BEGIN Supplied entries
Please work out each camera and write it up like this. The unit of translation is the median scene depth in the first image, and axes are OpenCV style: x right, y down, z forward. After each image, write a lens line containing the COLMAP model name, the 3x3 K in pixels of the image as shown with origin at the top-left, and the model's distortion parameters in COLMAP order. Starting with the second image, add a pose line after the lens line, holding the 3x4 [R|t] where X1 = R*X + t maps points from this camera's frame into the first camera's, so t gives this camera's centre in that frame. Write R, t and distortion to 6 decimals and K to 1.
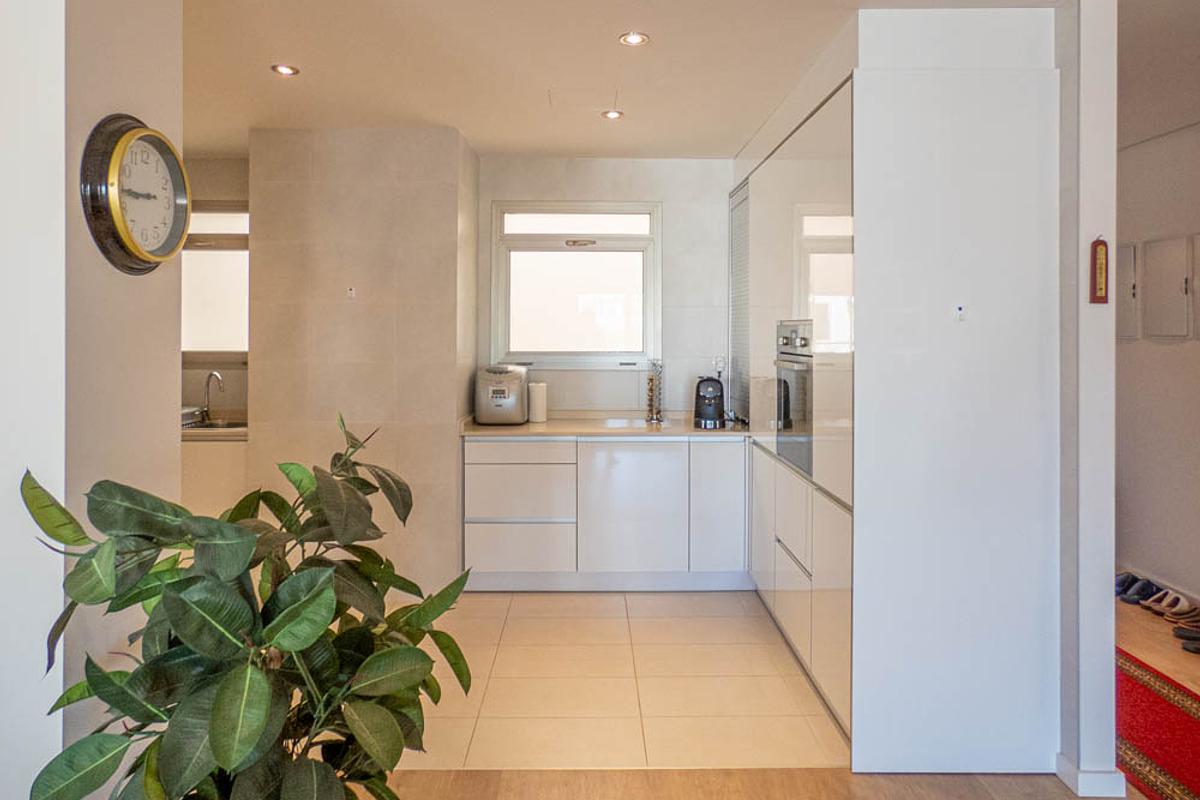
lens RADIAL K [[763.8, 0, 598.5], [0, 763.8, 332.0], [0, 0, 1]] dist [-0.001352, -0.000246]
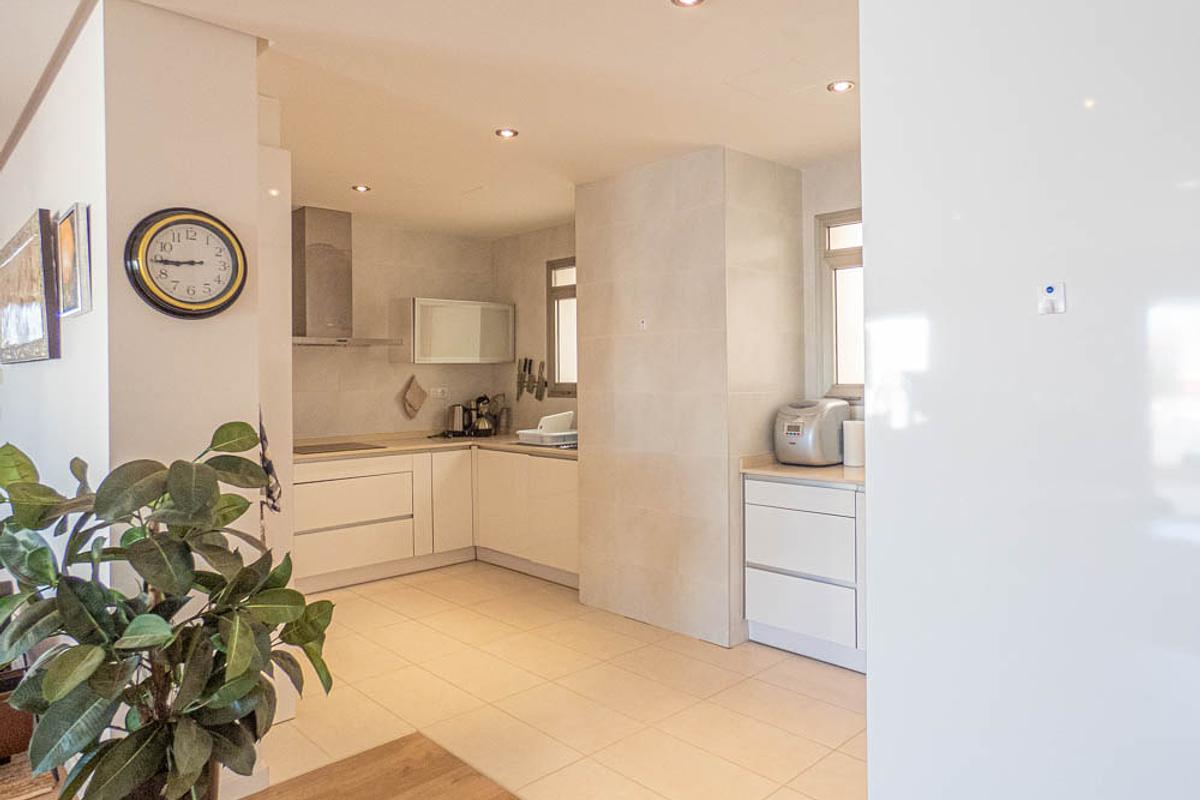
lens RADIAL K [[754.1, 0, 600.5], [0, 754.1, 376.9], [0, 0, 1]] dist [0.000337, 0.000174]
pose [[0.689253, -0.007392, -0.724483, 0.374324], [0.012180, 0.999925, 0.001385, 0.015096], [0.724419, -0.009779, 0.689291, 0.241472]]
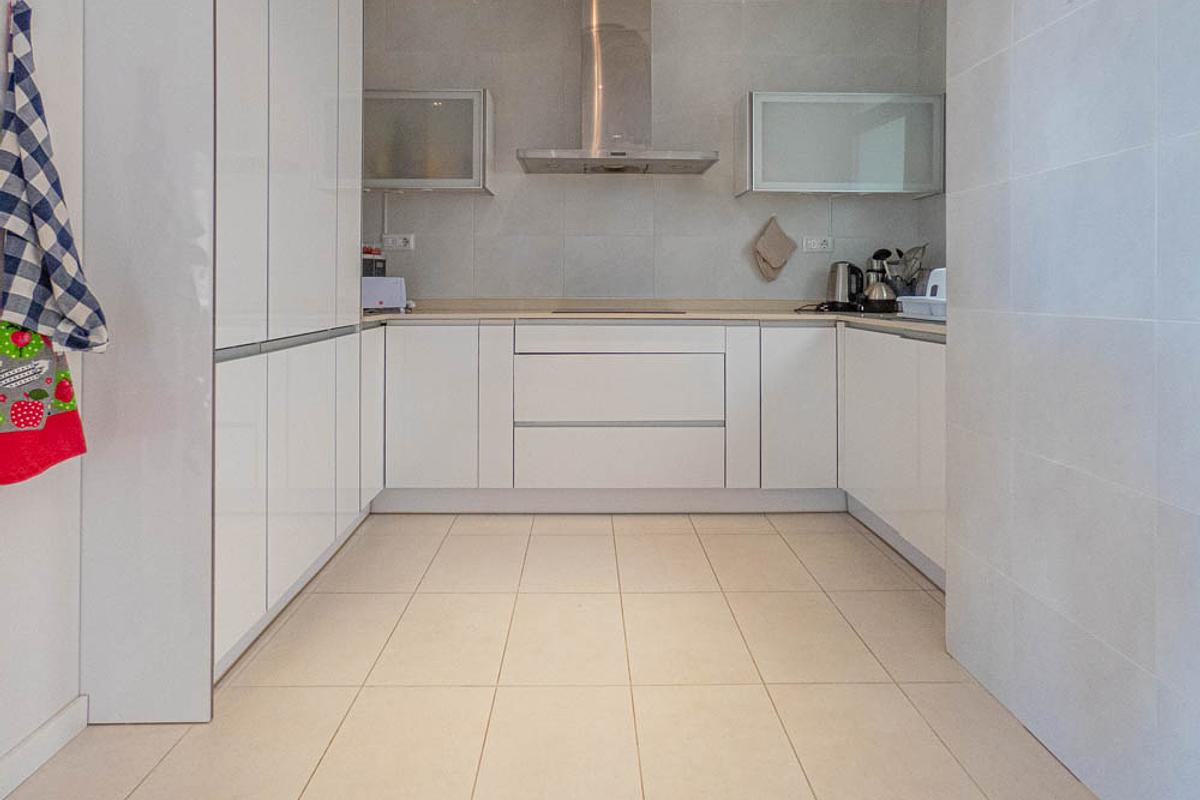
lens RADIAL K [[783.8, 0, 598.1], [0, 783.8, 268.9], [0, 0, 1]] dist [0.002497, 0.000289]
pose [[0.013645, -0.026818, -0.999547, 0.085447], [0.000632, 0.999640, -0.026812, 0.101899], [0.999907, -0.000266, 0.013658, 0.730041]]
END Supplied entries
## Aim of the exercise:
Reproduce every line of the records above verbatim, omitting the pictures.

## Output of the exercise:
Please work out each camera and write it up like this. The unit of translation is the median scene depth in the first image, and axes are OpenCV style: x right, y down, z forward. After each image, write a lens line containing the COLMAP model name, the 3x3 K in pixels of the image as shown with origin at the top-left, and the model's distortion parameters in COLMAP order. Starting with the second image, add a pose line after the lens line, holding the 3x4 [R|t] where X1 = R*X + t maps points from this camera's frame into the first camera's, so t gives this camera's centre in that frame. Write R, t and distortion to 6 decimals and K to 1.
lens RADIAL K [[763.8, 0, 598.5], [0, 763.8, 332.0], [0, 0, 1]] dist [-0.001352, -0.000246]
lens RADIAL K [[754.1, 0, 600.5], [0, 754.1, 376.9], [0, 0, 1]] dist [0.000337, 0.000174]
pose [[0.689253, -0.007392, -0.724483, 0.374324], [0.012180, 0.999925, 0.001385, 0.015096], [0.724419, -0.009779, 0.689291, 0.241472]]
lens RADIAL K [[783.8, 0, 598.1], [0, 783.8, 268.9], [0, 0, 1]] dist [0.002497, 0.000289]
pose [[0.013645, -0.026818, -0.999547, 0.085447], [0.000632, 0.999640, -0.026812, 0.101899], [0.999907, -0.000266, 0.013658, 0.730041]]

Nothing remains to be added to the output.